So a big thing happened this week: the United States experienced its first total solar eclipse since 1979, and the first total eclipse to stretch from coast to coast in over a century. In ye olden days, eclipses were viewed with abject terror, as divine harbingers of death and destruction. This is understandable, given the scientific limitations of the time, and the potentially frightening experience of the sun disappearing midday. Today, eclipses are viewed as “cool” or as simply an accidental quirk of the rocks circling our sun. But I think there could be some truth to the “divine sign” idea, though not as a sign of devastation.
The sun has long been used as a symbol of Jesus Christ, the Son of God. Of course, “son” and “sun” are similar words, but the symbolic connection predates the English language. Jesus is the “Light of the World.” As the sun rises over the horizon, overcoming the darkness, so Jesus rises from the dead, defeating death forever. The sun as a symbol figures prominently in the badge of the Society of Jesus, which is today seen as the major charge of the coat of arms of Pope Francis:
The moon has equally long been used as a symbol of the Blessed Virgin Mary. This is in large part because she is identified as the Woman in the Revelation of Saint John, who is “clothed with the sun, with the moon under her feet, and on her head a crown of twelve stars.” (Revelation 12:1) The image of Our Lady of Guadalupe includes Mary standing on the crescent moon, and the moon is used as a heraldric device for Mary, such as in the coat of arms of my local church, the Archdiocese of Mobile:
Mary’s identification with the moon is particularly apt because of what the moon actually does. The moon has no light of its own. It merely reflects to us the light of the sun. Mary, too, is not noticeable on her own, but is radiant because she perfectly reflects to us the light and love and grace of her Son, Jesus Christ.

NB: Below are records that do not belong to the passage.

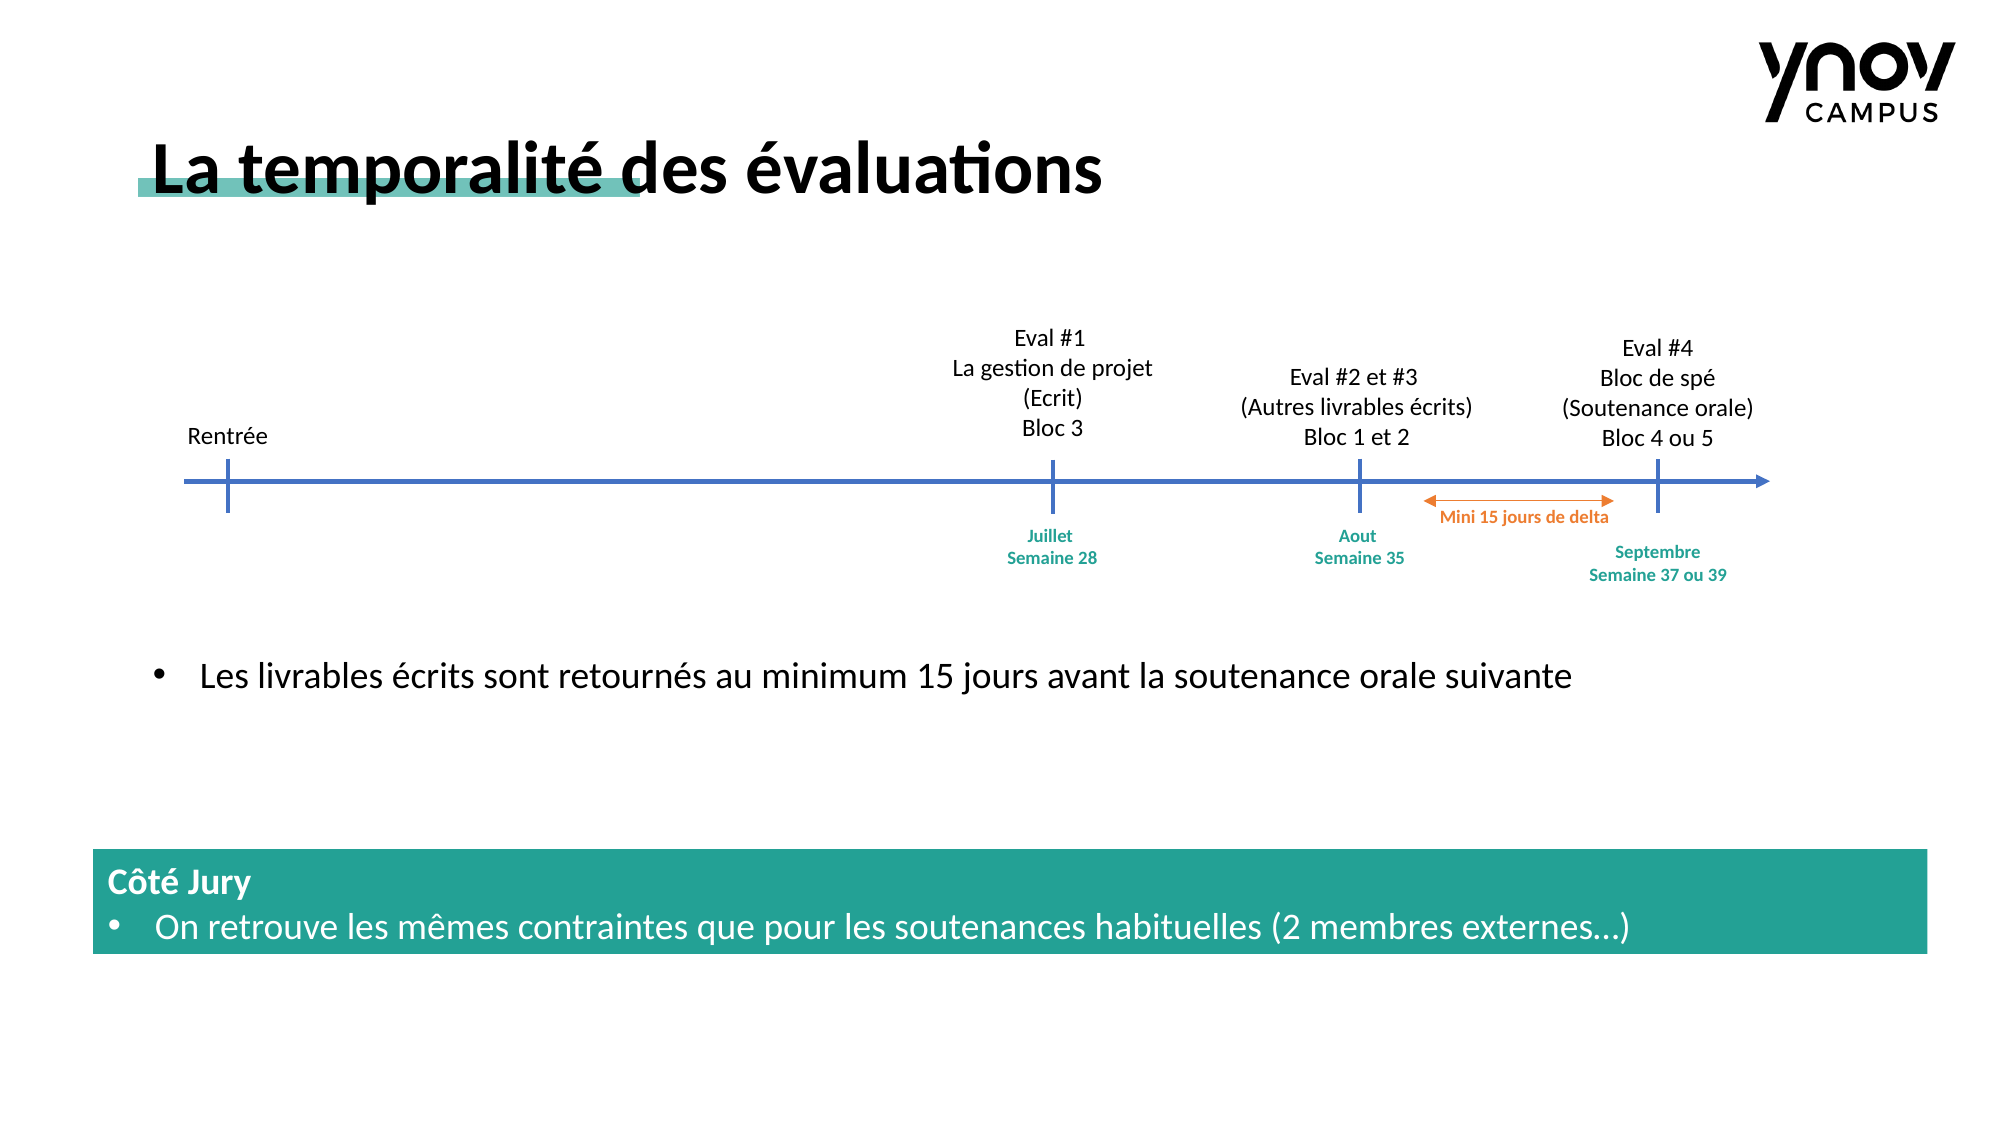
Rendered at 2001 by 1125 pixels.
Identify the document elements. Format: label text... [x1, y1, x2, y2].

text_box Rentrée [151, 412, 305, 457]
picture [137, 178, 640, 197]
text_box Septembre Semaine 37 ou 39 [1573, 532, 1743, 593]
text_box La temporalité des évaluations [137, 110, 1752, 216]
text_box Mini 15 jours de delta [1412, 497, 1636, 535]
text_box Juillet Semaine 28 [968, 515, 1137, 576]
text_box Aout Semaine 35 [1275, 515, 1445, 576]
text_box Les livrables écrits sont retournés au minimum 15 jours avant la soutenance orale suivante [137, 643, 1928, 749]
text_box Eval #1 La gestion de projet (Ecrit) Bloc 3 [834, 313, 1271, 449]
picture [1739, 23, 1975, 141]
text_box Côté Jury On retrouve les mêmes contraintes que pour les soutenances habituelles (2 membres externes…) [93, 849, 1928, 954]
text_box Eval #4 Bloc de spé (Soutenance orale) Bloc 4 ou 5 [1478, 323, 1838, 459]
text_box Eval #2 et #3 (Autres livrables écrits) Bloc 1 et 2 [1177, 353, 1537, 459]
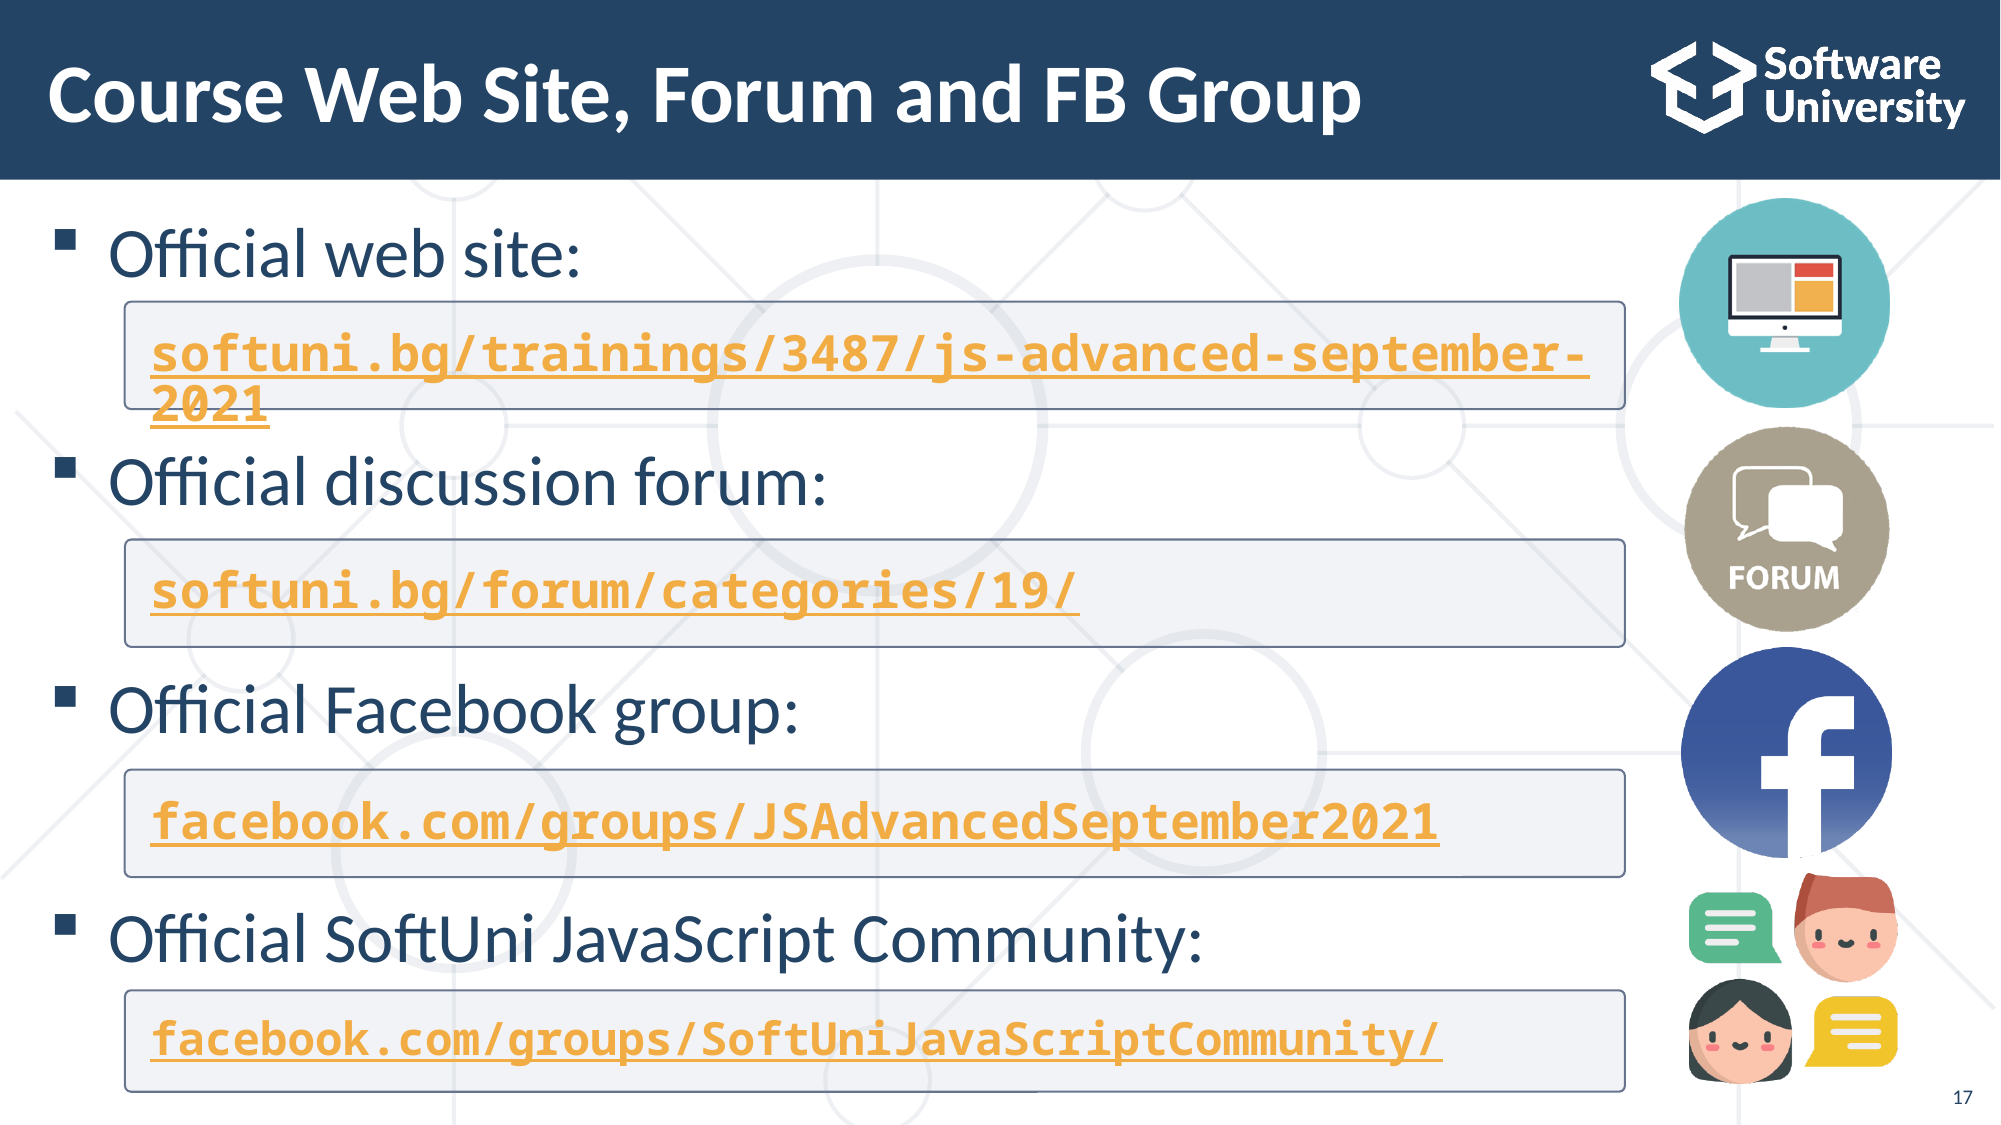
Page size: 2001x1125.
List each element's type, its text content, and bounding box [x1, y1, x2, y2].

picture [1651, 41, 1966, 134]
title Course Web Site, Forum and FB Group [31, 16, 1625, 162]
picture [1679, 198, 1890, 409]
text_box softuni.bg/forum/categories/19/ [124, 539, 1625, 647]
text_box facebook.com/groups/SoftUniJavaScriptCommunity/ [124, 990, 1625, 1092]
list Official web site: Official discussion forum: Official Facebook group: Official SoftUni JavaScript Community: [31, 196, 1970, 1085]
picture [1687, 873, 1898, 1084]
text_box softuni.bg/trainings/3487/js-advanced-september-2021 [124, 301, 1625, 410]
text_box facebook.com/groups/JSAdvancedSeptember2021 [124, 769, 1625, 878]
slide_number 17 [1927, 1067, 1989, 1117]
picture [1681, 423, 1892, 634]
picture [1681, 647, 1892, 858]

Just as the sun and moon reveal Jesus and Mary, I think that so too does an eclipse—a special confluence of the sun and the moon—reveal the relationship between Jesus and Mary and our experience of that relationship.
I firmly believe that “the heavens declare the glory of God; the firmament proclaims the work of his hands.” (Psalm 19:1) I take this message seriously. Sacred Scripture itself shows that in many ways God has painted the Gospel message in the medium of His creation. The stars themselves are his paintbrush. The birth of Our Savior, of the Creator’s own Son, was announced by a “star at its rising.” (Matthew 2:1) In ancient Judea, this language could have had a number of meanings, but something in the sky caught the notice of the learned.
And this eclipse we have experienced should catch our notice. A total solar eclipse such as the one just seen in the United States occurs when the moon passes just perfectly between the earth and sun, completely blocking out the surface of the sun. With the surface blotted out, it is possible to see the sun’s corona with the naked eye. The corona is always there, an aura of plasma extending out from the sun in every direction, but is only visible during a solar eclipse, when the moon shields us from the full glare of the sun’s surface.
As the moon stands in the gap between the earth and the sun, so too does Mary stand in the gap between us and the Son. She has no desire to best Jesus, to block us from ever seeing His Light. But every once in a while, she stands between us and Him so that we can see Him better. She humanizes Jesus, lifting her veil so we are shielded momentarily from His shimmering glory, and can experience parts of Jesus that we would never be able to see otherwise. His corona, His humanity, is visible around her veil, and we see the deep love he has for us. And then, like the end of an eclipse, she drops her veil and again we are enveloped in his wondrous light.
Take notice of this sign in the sky, this sign of Our Savior and His Mother. Take advantage of the Veil of the Virgin to see her Son more fully.